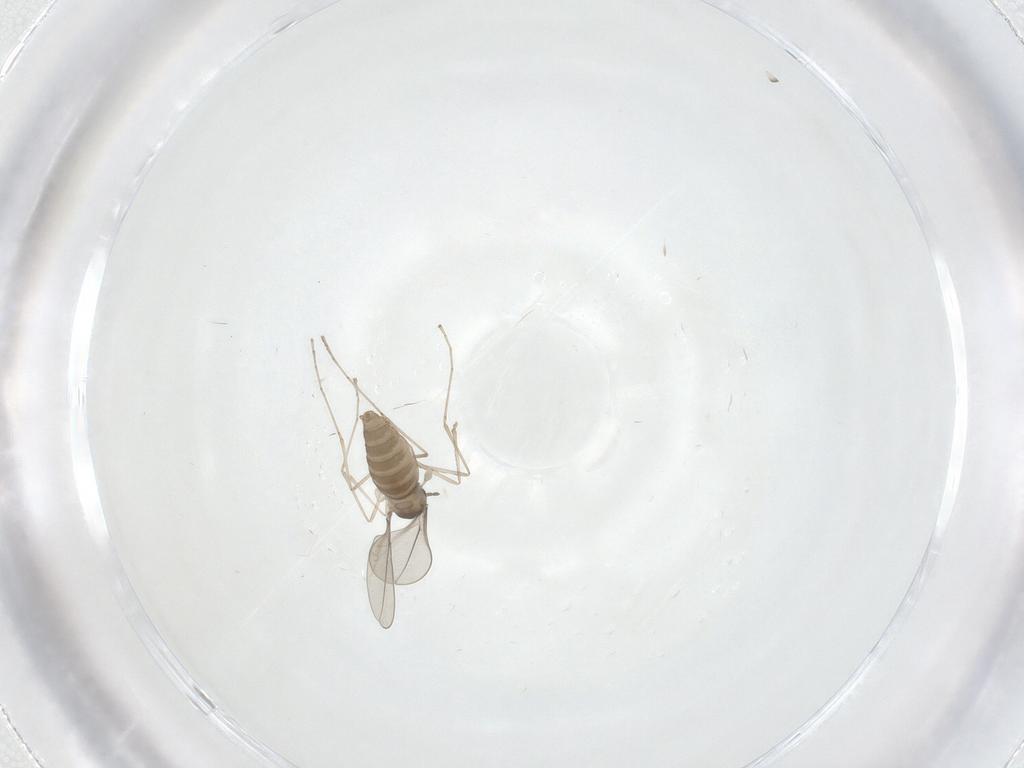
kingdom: Animalia
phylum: Arthropoda
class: Insecta
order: Diptera
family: Cecidomyiidae
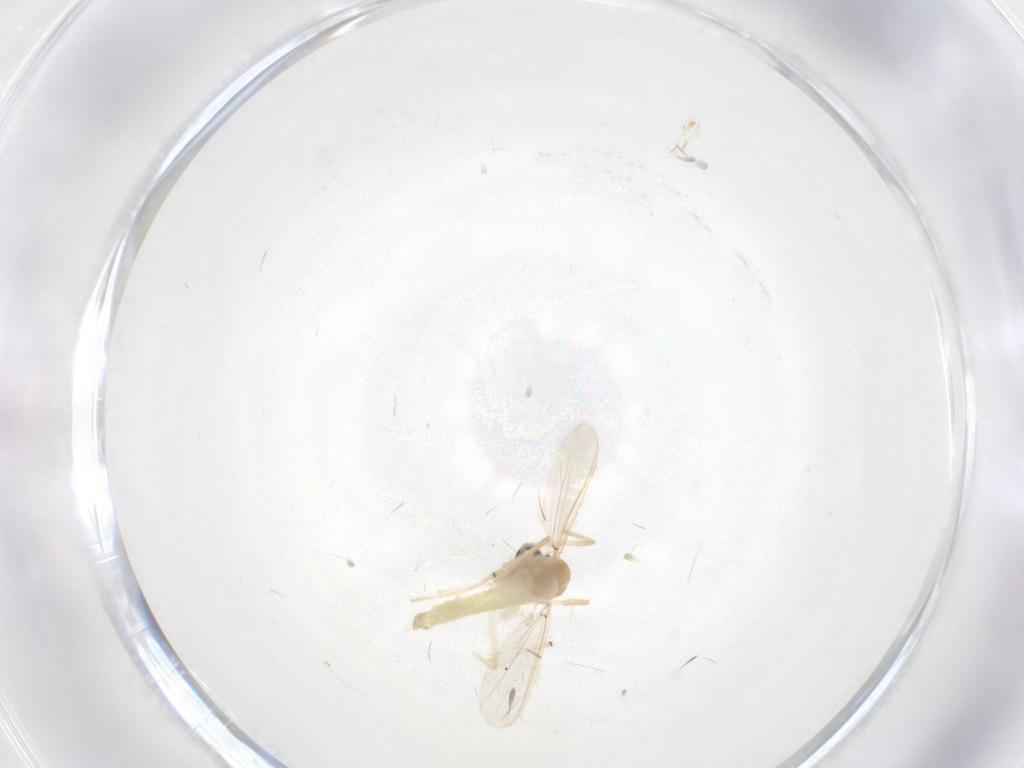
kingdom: Animalia
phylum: Arthropoda
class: Insecta
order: Diptera
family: Chironomidae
□ □ □
TASK INSTRUCTIONS: Rewrite the lines of both entries with every "class" changed to "taxonomic class" and nothing else altered. Leave the pictures out of your answer.

RESULT FOR THIS TASK:
kingdom: Animalia
phylum: Arthropoda
taxonomic class: Insecta
order: Diptera
family: Cecidomyiidae
kingdom: Animalia
phylum: Arthropoda
taxonomic class: Insecta
order: Diptera
family: Chironomidae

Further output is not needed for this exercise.